I’ve been paying attention to the news lately, perhaps because I have an intense wish not to do my homework. Instead, I’m messing around with Google Reader… which is both an incredibly lazy and an incredibly interesting thing to do. And so, as a result of intensive time-wasting, I give you: things that caught my eye this morning.
First off: on my favorite page CommonDreams.org, an article about the middle child of the Middle East. No, it’s not Iran or Iraq, it’s that one that no one pays much attention to anymore… Afghanistan. Originally a Reuters article, it quotes Afghani president Hamid Karzai as saying that the Afghani people “can no longer accept civilian casualties. It is becoming a heavy burden… It has become too hard for us.” The article continues:
“Karzai said he had repeatedly told U.S. and NATO commanders to coordinate their anti-Taliban raids with his government, stop searching civilian houses and exercise caution to avoid civilian deaths. ‘Unfortunately, that cooperation and coordination as we tried it has not given us the result of what we want,’ Karzai said, adding that the Afghan people’s tolerance was being tested. ‘That is something that must be changed, must be corrected or the consequences will be bad for all of us.'”

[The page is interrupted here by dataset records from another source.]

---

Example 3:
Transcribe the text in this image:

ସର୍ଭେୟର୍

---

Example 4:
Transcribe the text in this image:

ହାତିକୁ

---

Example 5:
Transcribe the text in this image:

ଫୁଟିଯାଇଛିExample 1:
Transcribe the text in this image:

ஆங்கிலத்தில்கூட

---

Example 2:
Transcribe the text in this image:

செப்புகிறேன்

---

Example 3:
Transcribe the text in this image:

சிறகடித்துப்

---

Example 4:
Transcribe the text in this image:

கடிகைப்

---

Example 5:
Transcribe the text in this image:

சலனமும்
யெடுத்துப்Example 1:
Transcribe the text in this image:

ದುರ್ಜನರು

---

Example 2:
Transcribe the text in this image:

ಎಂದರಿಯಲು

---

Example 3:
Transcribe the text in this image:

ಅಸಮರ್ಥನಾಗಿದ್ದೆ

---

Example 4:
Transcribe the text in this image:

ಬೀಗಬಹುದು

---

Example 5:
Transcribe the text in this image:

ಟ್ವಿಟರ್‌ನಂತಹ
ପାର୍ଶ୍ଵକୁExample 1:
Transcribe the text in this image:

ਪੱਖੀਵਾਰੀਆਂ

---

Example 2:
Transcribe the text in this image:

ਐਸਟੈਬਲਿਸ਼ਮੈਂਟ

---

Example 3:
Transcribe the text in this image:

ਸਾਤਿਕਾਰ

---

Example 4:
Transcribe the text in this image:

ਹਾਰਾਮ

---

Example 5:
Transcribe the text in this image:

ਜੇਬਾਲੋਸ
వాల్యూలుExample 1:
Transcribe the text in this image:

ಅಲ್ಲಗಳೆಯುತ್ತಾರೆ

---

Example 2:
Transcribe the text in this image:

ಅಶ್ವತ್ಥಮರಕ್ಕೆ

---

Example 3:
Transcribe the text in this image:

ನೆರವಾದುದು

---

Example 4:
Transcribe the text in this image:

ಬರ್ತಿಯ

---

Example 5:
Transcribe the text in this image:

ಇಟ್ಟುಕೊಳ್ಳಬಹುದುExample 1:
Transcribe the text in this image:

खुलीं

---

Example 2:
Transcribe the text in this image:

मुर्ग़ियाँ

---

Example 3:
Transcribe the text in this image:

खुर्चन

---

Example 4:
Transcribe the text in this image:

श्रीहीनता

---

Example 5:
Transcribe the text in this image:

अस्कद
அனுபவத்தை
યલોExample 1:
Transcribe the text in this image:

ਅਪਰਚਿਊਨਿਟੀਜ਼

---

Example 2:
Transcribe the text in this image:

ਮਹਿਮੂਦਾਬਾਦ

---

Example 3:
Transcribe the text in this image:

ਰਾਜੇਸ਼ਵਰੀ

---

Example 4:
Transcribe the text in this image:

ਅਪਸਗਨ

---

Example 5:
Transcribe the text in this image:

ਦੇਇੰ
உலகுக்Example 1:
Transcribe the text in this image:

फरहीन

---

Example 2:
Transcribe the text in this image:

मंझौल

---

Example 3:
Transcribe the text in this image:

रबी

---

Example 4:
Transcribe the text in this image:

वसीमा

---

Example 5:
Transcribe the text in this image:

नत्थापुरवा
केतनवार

Now, this might be just me. But it does sound a lot like Karzai is trying hard not to offend anyone. I can imagine how I’d feel if foreigners, in their attempt to stamp terrorism out of my country, refused to cooperate with my police in doing so. Especially if this resulted in civilian deaths. Does anyone else see a president balancing between the anger of his people and the poised might of an imperial power?
Next: In the Middle Eastern country we do pay attention to: Religious freedom is on the decline in Iraq (CNN)! The fact that it’s just being put on the list now says something about the destabilizing effect our presence has had there. We went in there for freedom and democracy and all that stuff, but whoops! Looks like we messed up! Sorry, guys… Better luck next time! The panel on Iraq’s (lack of) religious freedom has this to say, according to CNN:
“The Iraqi government has engaged in human rights violations through its state security forces, including arbitrary arrest, prolonged detention without due process, extrajudicial executions and systematic torture.”
Hmm. Not like some of that doesn’t sound familiar. AT ALL. And it’s a slippery, slippery slope. Let’s work on those extrajudicial executions, America. Gotta love those euphenisms.
I’m not sure what to think of this next news item. Chávez has been being socialist again… privatizing oil companies, withdrawing membership in world trade organizations and such. He spends so much time being angry at the United States that it’s tough to know whether I’m with him or not. On the one hand, I agree with some of his ideas… the United States does not play well with others, and that’s going to be a problem in the future. As it is now, come to think of it. But as I’m not a socialist, I don’t necessarily approve of the way he deals with things. And he’s so dramatic. All his Bush-denouncing sometimes gives him the flavor of a world leader who enjoys throwing the odd fit. So Hugo Chávez is a well of ambiguity for me.
And oh, GW. You know that whole four-years-ago “Mission Accomplished” stuff? Um… yeah. Egg on your face. And now everyone’s slamming you for rejecting the bill on the exact day of our supposed victory, four years ago. Poor Bush. According to Hillary Clinton’s blog post that day:
Never before in our history has a President said ‘mission accomplished’ when the mission had barely begun. Never before has a President landed on the deck of an aircraft carrier to proclaim the end of major combat operations to a war that rages on four years later. Never before has a President pulled a political stunt when so many American lives were and remain in harm’s way.
Democrats definitely planned this drama, but it was an effective and a poetic way to make a point. Back up your words, Mr. Bush. Sign the bill.
And for something more lighthearted, or at least less depressing: According to this International Herald Tribune article, the average United States college student is more likely to be interested in religion. According to IHT:
A survey of the spiritual lives of college students, the first of its kind, showed in 2004 that more than two-thirds of 112,000 freshmen surveyed said they prayed and that almost 80 percent believed in God.
The article also stressed a certain openness in the faith process of us young’uns, especially a willingness to go to each other’s services. Let’s call it a faith search rather than a faith journey; we don’t want to be told what we can believe or that there is one way to believe. For better or for worse (and in this girl’s opinion, for better) in this consumerized, compare-products society, religion is being put under the same scrutiny as peanut butter. And weird as it may sound, I think it’s a good thing.
And now I’ll get off my soapbox and work on some (semi-)serious journalism.